Another still-relevant lesson is the importance of how an issue is explained to the public, Wallace said: It's critical to express urgency, but not at the expense of hope - to "help people understand that working [to solve] climate change is really good for all of us."
"In the environmental community, for far too long we’ve approached communications in a way that seems reasonable to us – focusing on the urgency of the issue, how little time we have, and how dreadful the effects of climate change will be," he said. "What ended up happening was that our messaging was psychologically putting people off. People believed there was nothing they could do, and people quit thinking about it.”
It's equally important to listen to how the public responds to us and understand their concerns, especially when they seem resistant to a position environmentalists think is unambiguous.

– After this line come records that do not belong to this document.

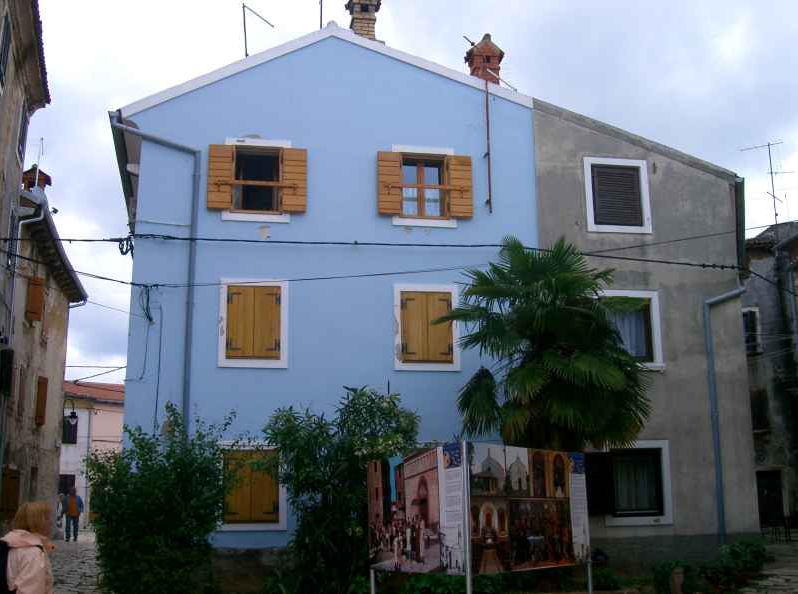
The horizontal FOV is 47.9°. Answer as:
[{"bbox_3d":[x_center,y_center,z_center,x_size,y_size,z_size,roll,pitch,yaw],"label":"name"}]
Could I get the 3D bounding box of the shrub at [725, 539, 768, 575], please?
[{"bbox_3d":[5.227,3.910,13.510,0.620,0.538,0.560,1,-11,-8],"label":"shrub"}]

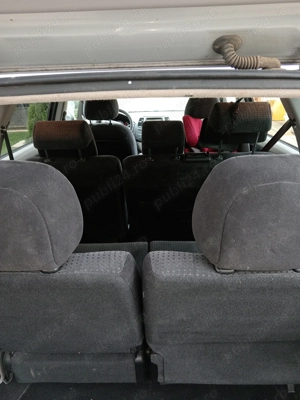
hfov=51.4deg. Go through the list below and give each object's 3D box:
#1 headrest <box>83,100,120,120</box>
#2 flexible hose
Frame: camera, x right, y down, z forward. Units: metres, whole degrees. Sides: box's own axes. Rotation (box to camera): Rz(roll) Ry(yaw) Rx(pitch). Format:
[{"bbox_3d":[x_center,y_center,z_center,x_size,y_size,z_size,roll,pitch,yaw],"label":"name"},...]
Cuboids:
[{"bbox_3d":[-0.351,-0.664,2.260,0.250,0.185,0.110,1,31,1],"label":"headrest"},{"bbox_3d":[0.168,-0.240,0.520,0.097,0.046,0.048,1,21,1],"label":"flexible hose"}]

"If we don’t listen to them, they won’t listen to us," Wallace said. "If we listen and focus on the values we have in common - protecting the seashore, preserving the ecosystems they rely on for fishing, hunting, or outdoor recreation - people will stop seeing us as enemies but as people struggling with something that is important to them as well.”
Our commemoration of the Clean Smokestacks Act's 20th anniversary isn't about patting ourselves on the back. It's about remembering how we as environmentalists overcame skeptics, industry opposition, political bias and other obstacles to do what was right for our communities.
And it's about drawing on those memories and lessons to address today's most pressing issue - climate change - in a way that includes and empowers all North Carolinians, especially those whose homes and lives are being harmed by it right now.
"We can solve this problem; we know what has to be done," Wallace said. "The solutions are out there."